Le Conseil d'Etat dira mercredi s'il suspend la mutation à Paris de l'ancien procureur de Nanterre, Philippe Courroye, qui a dit à la justice ne "pas comprendre" cette nomination assimilée à "une sanction déguisée".
Le magistrat s'était montré discret depuis l'annonce, en juillet, de son déplacement d'office au poste d'avocat à la cour d'appel de Paris. Il n'avait pas participé lundi à la cérémonie d'installation des nouveaux magistrats de cette cour.
Jeudi matin, il est en revanche venu au Conseil d'Etat qui examinait sa demande de suspendre "en urgence" sa mutation. Dans l'ambiance feutrée de la haute juridiction administrative où les référés sont plaidés autour d'une table qui met face à face les parties, le magistrat et son avocate ont bataillé fermement contre le représentant de la Chancellerie qui a semblé souvent embarrassé dans son argumentaire.
"Je n'ai toujours pas compris les motivations de ma mutation dans +l'intérêt du service+", a déclaré l'ancien procureur de Nanterre où il avait été nommé en 2007.

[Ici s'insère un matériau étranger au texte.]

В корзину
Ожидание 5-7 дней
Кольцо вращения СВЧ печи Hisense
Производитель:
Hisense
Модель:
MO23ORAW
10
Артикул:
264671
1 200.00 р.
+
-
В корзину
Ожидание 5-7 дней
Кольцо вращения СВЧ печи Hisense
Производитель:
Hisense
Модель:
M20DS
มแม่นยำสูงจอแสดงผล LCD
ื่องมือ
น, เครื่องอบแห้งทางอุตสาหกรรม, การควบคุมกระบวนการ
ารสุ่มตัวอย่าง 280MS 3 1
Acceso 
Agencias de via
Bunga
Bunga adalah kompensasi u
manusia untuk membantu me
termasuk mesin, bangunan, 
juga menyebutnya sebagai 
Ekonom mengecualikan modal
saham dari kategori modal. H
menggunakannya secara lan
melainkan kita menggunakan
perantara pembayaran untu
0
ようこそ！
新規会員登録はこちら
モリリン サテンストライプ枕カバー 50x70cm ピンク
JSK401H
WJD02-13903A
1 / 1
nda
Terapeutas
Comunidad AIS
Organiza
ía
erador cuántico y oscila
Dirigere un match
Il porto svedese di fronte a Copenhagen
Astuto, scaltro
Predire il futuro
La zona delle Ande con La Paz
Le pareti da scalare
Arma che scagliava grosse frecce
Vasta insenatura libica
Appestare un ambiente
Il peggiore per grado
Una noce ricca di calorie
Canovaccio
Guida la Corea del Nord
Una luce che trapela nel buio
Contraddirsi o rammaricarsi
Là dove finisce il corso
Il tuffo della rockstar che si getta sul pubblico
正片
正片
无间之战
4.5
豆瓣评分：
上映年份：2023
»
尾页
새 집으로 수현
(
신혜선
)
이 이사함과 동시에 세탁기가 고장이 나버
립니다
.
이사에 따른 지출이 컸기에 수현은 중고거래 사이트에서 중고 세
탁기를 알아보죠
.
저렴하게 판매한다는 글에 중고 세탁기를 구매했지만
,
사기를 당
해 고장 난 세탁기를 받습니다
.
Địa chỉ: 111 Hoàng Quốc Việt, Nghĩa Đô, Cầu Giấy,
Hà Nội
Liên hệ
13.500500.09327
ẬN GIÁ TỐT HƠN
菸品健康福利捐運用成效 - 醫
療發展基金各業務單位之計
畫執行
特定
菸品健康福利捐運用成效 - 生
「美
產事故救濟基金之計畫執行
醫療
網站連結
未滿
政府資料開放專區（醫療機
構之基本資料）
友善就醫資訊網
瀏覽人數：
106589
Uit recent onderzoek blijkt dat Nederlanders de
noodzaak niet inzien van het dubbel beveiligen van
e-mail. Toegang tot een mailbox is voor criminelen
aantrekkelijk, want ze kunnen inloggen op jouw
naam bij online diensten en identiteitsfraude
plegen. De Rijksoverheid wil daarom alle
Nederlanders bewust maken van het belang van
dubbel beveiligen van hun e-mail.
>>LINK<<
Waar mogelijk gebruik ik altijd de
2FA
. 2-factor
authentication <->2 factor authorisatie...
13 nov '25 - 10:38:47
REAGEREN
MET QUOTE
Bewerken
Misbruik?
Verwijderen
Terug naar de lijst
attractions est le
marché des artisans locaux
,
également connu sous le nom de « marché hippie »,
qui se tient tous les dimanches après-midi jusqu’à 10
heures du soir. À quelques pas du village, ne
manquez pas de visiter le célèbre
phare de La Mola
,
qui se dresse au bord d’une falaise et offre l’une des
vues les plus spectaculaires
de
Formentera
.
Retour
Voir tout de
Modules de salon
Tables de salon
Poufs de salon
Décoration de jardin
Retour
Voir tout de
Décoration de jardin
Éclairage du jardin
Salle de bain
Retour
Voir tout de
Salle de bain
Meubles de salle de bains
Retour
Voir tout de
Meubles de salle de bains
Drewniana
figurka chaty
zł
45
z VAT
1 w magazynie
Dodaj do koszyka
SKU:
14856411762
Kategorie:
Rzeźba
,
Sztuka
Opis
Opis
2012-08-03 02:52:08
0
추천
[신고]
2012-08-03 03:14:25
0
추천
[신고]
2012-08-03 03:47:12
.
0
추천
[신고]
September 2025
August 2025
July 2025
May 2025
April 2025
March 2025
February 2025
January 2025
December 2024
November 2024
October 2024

Mis en cause à ce poste pour sa gestion de l'affaire Bettencourt et sa proximité supposée avec Nicolas Sarkozy, Philippe Courroye, 53 ans, a été muté cet été sur proposition de la Chancellerie et après un avis favorable du Conseil supérieur de la magistrature (CSM).
"Les nécessités d'évacuer M. Courroye du parquet de Nanterre ne sont en l'heure justifiées par rien", a défendu son avocate Claire Waquet, soulignant le flou des motifs de la Chancellerie qui ferait de ce changement de poste une "sanction déguisée" entachant la légalité de la décision de la Garde des Sceaux Christiane Taubira.
Lors de l'annonce de la mutation du magistrat, la Chancellerie avait fait valoir son souci de ramener "la sérénité" au parquet de Nanterre alors que des procédures pénales --instruites à Paris -- et disciplinaires --au CSM-- visent le magistrat dans le volet des "fadettes" de l'affaire Bettencourt, où il est accusé par Le Monde d'avoir tenté de découvrir les sources de deux journalistes. Le suicide d'un magistrat du parquet de Nanterre courant 2012 avait également avancé.
Devant le Conseil d'Etat, les arguments de la Chancellerie ont semblé plus mouvants, son représentant préférant évoquer des "mises en cause plus générales" du magistrat "qui conduisent à générer une image dégradée de la justice".
"+L'intérêt du service+ est une notion large qui ne repose pas sur la seule existence d'une procédure disciplinaire", a fait valoir le représentant du ministère, sans pour autant étayer ces "mises en cause" d'éléments précis.
Le suicide intervenu au sein du parquet de Nanterre semble avoir disparu de l'argumentaire de la Chancellerie.
Lorsque des procédures pénales ou disciplinaires visent un magistrat, le statut de la profession prévoit une suspension temporaire et non une mutation d'office, a répliqué Me Waquet.
Autre argument du conseil de M. Courroye au soutien de la "sanction déguisée": la diligence "extraordinaire" avec laquelle la mutation a été mise en oeuvre: moins d'un mois entre l'annonce du déplacement de M. Courroye et l'installation à son nouveau poste.
Une rapidité problématique pour l'ancien procureur qui a expliqué que sa nomination est venue contrecarrer le projet qu'il formait "depuis un certain temps" de s'inscrire au barreau de Paris et d'ouvrir son cabinet: le statut de la magistrature ne permet pas de s'inscrire avant cinq ans au barreau d'une juridiction où un magistrat a été poste, Paris aujourd'hui pour M. Courroye.
Le Conseil d'Etat rendra sa décision mercredi 12 septembre. Une audience sur le fond pour faire annuler le décret de nomination est encore à venir, pas avant plusieurs mois.